2020 bekam Amsterdam einen neuen Museumstyp
Als das erste The Upside Down 2020 in Amsterdam eröffnete, setzte es sich ganz bewusst vom stillen Galerie-Modell ab. Du sollst hier nicht auf Distanz beobachten, sondern in das Set hineingehen, Teil des Bildes werden und die Stadt eher durch Spiel als durch Ehrfurcht mitnehmen.

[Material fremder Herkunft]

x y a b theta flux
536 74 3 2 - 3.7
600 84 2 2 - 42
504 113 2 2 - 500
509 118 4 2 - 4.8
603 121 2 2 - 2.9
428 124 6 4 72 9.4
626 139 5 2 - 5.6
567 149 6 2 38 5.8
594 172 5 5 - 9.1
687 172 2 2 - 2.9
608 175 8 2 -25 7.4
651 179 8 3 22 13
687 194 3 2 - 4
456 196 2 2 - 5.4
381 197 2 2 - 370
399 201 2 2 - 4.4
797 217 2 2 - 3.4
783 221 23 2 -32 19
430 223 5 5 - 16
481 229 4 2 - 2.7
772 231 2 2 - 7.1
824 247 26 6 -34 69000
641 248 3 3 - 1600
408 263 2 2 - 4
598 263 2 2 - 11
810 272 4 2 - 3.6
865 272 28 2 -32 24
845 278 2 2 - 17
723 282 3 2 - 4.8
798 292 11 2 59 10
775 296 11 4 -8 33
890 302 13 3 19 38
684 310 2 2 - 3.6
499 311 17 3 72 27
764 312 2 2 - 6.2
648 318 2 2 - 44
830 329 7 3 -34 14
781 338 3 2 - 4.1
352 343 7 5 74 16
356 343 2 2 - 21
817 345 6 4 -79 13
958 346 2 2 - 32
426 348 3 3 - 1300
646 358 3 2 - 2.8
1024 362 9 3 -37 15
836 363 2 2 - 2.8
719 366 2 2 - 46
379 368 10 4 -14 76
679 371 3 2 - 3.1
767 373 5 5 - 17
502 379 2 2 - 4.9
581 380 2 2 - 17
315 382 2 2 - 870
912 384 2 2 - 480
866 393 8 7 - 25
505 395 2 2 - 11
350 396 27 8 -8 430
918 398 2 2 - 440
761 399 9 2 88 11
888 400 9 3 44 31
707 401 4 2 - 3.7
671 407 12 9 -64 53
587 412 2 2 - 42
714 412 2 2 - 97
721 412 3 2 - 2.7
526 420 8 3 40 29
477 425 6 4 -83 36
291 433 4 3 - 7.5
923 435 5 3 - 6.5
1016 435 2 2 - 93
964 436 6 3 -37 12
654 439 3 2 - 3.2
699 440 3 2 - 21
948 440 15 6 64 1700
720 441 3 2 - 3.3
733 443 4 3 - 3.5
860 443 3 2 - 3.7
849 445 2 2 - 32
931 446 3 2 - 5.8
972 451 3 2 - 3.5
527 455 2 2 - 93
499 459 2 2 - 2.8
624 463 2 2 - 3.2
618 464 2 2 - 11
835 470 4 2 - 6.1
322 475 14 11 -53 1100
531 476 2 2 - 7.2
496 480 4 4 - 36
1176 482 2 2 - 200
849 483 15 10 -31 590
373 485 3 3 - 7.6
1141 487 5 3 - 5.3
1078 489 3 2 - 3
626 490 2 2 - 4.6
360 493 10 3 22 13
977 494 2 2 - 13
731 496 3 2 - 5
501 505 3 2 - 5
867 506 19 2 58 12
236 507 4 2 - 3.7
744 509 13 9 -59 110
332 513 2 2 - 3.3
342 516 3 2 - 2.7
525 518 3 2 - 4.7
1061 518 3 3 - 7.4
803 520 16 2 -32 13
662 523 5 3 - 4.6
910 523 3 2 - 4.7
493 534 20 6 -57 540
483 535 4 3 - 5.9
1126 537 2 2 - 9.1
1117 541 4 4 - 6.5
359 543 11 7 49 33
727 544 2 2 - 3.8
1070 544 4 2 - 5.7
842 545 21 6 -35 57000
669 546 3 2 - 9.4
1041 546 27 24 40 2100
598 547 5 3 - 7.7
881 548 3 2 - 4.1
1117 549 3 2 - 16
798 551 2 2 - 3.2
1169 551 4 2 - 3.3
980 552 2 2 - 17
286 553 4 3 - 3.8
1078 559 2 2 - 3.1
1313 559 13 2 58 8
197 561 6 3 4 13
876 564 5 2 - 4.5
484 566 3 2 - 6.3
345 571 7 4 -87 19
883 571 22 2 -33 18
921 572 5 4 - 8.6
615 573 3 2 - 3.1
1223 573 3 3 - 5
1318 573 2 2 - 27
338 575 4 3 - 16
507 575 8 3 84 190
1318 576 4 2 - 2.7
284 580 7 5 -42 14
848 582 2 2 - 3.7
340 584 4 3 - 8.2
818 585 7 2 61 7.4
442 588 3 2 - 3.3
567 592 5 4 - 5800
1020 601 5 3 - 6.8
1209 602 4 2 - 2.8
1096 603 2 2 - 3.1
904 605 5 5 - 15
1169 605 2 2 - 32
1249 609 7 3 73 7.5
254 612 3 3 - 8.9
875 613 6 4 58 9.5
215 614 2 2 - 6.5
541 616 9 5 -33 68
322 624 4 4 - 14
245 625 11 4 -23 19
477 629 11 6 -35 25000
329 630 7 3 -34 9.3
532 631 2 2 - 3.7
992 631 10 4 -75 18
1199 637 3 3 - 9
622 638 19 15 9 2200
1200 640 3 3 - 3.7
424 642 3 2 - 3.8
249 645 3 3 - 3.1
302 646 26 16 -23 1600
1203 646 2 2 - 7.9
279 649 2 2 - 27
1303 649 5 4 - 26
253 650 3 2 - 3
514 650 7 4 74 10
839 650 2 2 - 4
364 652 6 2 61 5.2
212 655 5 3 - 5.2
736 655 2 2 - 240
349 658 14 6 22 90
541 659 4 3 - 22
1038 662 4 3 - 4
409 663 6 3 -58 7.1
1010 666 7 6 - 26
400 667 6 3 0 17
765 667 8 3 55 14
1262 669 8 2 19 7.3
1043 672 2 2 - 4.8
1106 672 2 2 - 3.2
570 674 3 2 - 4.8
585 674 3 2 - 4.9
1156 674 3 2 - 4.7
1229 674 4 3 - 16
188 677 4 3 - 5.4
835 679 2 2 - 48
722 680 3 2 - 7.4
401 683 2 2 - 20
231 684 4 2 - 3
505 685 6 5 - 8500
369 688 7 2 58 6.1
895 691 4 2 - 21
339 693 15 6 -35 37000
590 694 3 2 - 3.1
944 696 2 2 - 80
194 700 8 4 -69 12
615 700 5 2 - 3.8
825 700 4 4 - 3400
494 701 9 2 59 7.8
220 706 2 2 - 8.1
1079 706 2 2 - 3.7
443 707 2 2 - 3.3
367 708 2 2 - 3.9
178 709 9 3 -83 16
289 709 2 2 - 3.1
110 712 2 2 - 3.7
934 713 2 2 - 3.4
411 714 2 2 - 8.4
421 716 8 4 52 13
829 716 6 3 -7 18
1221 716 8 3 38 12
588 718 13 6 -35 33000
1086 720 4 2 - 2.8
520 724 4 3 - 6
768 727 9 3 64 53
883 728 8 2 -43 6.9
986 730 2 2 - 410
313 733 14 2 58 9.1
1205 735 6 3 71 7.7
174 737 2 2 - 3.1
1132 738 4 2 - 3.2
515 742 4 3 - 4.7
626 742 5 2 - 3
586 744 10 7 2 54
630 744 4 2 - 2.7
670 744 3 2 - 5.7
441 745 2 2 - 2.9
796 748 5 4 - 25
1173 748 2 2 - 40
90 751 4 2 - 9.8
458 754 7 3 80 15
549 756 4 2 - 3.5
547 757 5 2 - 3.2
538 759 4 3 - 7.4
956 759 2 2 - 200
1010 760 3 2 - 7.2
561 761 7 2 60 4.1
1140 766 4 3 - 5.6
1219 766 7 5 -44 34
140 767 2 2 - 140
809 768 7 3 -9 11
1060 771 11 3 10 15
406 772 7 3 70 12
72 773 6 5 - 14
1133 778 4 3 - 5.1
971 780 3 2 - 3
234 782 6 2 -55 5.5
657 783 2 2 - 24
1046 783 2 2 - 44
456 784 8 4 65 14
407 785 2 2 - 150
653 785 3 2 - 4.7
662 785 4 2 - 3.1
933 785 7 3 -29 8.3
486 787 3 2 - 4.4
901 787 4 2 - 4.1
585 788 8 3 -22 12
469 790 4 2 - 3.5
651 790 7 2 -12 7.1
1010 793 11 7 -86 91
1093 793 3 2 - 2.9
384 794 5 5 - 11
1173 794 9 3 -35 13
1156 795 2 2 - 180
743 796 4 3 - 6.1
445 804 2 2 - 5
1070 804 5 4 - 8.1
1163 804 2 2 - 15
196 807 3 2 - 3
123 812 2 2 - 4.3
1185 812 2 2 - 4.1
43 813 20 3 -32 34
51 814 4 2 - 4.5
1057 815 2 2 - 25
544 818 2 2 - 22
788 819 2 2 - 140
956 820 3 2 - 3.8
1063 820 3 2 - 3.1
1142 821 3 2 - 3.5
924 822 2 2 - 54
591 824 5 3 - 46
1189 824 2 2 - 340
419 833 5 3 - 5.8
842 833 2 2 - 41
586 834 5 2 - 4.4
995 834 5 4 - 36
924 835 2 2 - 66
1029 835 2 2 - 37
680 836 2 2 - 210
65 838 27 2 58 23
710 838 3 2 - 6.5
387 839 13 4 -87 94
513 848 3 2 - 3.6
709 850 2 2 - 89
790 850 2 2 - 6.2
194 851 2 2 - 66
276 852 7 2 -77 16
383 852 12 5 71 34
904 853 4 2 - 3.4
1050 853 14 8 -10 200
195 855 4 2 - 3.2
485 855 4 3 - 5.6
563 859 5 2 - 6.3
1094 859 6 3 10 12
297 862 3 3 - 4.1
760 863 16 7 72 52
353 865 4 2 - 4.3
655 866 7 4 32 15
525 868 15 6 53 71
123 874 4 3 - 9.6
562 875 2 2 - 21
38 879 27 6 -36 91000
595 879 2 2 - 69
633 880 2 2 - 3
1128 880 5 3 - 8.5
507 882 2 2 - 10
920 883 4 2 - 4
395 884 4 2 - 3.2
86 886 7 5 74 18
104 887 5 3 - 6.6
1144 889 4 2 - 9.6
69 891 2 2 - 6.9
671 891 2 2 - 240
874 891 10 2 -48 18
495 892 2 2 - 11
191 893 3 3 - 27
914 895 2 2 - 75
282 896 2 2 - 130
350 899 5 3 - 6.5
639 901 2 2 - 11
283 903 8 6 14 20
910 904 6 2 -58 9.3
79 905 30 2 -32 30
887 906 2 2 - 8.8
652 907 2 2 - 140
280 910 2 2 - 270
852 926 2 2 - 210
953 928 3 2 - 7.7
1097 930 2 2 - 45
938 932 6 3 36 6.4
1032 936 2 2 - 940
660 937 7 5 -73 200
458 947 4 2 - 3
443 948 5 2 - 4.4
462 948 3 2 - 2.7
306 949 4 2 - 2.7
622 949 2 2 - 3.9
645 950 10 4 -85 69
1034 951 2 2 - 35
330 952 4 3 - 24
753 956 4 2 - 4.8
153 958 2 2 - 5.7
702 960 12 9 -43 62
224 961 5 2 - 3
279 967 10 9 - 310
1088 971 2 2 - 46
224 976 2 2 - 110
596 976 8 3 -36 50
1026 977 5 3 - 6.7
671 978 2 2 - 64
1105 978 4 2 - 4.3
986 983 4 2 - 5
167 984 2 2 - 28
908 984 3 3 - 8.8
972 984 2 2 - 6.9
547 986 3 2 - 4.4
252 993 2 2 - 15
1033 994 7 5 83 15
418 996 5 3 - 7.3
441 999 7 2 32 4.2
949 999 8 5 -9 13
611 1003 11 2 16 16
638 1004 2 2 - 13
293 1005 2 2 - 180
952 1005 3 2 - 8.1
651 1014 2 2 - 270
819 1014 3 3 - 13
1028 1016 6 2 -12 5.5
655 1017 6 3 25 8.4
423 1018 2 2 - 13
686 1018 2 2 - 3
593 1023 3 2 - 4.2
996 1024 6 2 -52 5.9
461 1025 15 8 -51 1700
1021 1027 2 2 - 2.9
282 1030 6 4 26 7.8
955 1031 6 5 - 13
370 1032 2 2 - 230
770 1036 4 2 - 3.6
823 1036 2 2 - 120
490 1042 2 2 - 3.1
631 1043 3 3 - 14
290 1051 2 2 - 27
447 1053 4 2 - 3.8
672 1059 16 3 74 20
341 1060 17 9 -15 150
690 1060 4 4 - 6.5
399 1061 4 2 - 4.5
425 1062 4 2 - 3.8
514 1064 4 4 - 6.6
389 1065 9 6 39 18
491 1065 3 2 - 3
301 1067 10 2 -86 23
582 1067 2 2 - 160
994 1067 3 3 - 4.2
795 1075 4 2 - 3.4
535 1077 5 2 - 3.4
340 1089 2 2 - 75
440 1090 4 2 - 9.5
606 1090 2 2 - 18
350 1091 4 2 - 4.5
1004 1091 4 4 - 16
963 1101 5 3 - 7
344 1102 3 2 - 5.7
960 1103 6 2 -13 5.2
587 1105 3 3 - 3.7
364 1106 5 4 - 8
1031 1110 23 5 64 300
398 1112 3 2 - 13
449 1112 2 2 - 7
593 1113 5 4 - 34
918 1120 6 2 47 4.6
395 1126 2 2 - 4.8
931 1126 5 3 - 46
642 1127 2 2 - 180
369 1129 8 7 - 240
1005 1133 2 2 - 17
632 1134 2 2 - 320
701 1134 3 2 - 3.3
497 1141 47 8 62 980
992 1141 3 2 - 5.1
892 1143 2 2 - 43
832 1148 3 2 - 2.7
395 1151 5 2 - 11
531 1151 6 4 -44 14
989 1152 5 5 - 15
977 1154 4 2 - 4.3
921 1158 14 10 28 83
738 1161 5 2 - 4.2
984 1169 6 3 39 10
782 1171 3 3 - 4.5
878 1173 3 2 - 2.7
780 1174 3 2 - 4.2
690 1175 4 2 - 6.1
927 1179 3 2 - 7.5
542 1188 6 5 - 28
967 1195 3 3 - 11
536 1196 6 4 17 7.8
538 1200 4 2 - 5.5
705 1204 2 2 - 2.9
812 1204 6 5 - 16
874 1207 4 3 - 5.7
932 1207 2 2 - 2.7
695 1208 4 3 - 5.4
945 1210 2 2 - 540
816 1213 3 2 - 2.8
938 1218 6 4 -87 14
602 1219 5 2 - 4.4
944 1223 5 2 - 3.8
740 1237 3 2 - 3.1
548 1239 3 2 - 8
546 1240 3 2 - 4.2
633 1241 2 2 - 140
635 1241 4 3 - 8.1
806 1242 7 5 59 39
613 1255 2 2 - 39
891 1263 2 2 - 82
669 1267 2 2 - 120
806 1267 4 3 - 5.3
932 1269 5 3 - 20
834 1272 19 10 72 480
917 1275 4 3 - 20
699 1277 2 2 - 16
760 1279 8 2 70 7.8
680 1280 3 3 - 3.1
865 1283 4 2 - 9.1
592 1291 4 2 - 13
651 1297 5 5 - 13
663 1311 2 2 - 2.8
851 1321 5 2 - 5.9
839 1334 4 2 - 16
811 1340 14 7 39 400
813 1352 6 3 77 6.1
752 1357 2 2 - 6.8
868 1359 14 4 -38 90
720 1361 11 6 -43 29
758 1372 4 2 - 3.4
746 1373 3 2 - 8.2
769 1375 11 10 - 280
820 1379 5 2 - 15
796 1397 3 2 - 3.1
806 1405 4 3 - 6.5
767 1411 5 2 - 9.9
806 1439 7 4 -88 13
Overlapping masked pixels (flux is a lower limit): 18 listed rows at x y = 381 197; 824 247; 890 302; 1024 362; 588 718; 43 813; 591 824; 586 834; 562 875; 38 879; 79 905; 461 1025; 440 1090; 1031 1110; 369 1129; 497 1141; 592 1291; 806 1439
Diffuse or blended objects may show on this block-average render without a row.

Das Thema New Dutch hält den Ort lokal verankert
Statt sich auf Klischees wie Windmühlen und Holzschuhe zu verlassen, setzen die Räume auf Diversität, Inklusivität, Dance-Kultur, Süßes und ein zeitgenössischeres Bild von Amsterdam. Genau das verankert den Besuch lokal, statt ihn wie generische Internetkulisse wirken zu lassen.
Die Räume wechseln schnell genug den Ton, um spannend zu bleiben
Ein von Mondrian inspiriertes Set, ein Privatjet, ein leuchtendes LED-Bällebad und ein augenzwinkerndes royales Setting halten den Rundgang zwischen Kunstzitat, Popfantasie und purem Unsinn in Bewegung. Dieses schnelle Wechselspiel sorgt dafür, dass Freundesrunden, Teenager und andere Gruppen selten schon auf halber Strecke ermüden.
Am stärksten wirkt es für gesellige Reisende
Familien mit fotofreudigen älteren Kindern, Freundesgruppen und Paare profitieren meist am stärksten, weil die Räume von Reaktionen, Posen und Handytausch leben. Solo-Reisende können trotzdem Spaß haben, doch am natürlichsten wirkt die Energie, wenn im nächsten Bildausschnitt schon jemand lacht.
Das Café sorgt für eine sanfte Landung
Ein Abschluss im Café ergibt Sinn. Das Farbkonzept der Räume setzt sich in Freakshakes, Sandwiches und Waffeln fort, sodass du durchatmen, die Kamerarolle durchsehen und entscheiden kannst, ob der Tag noch einen weiteren Stopp oder einfach nur eine Tram zurück in die Stadt braucht.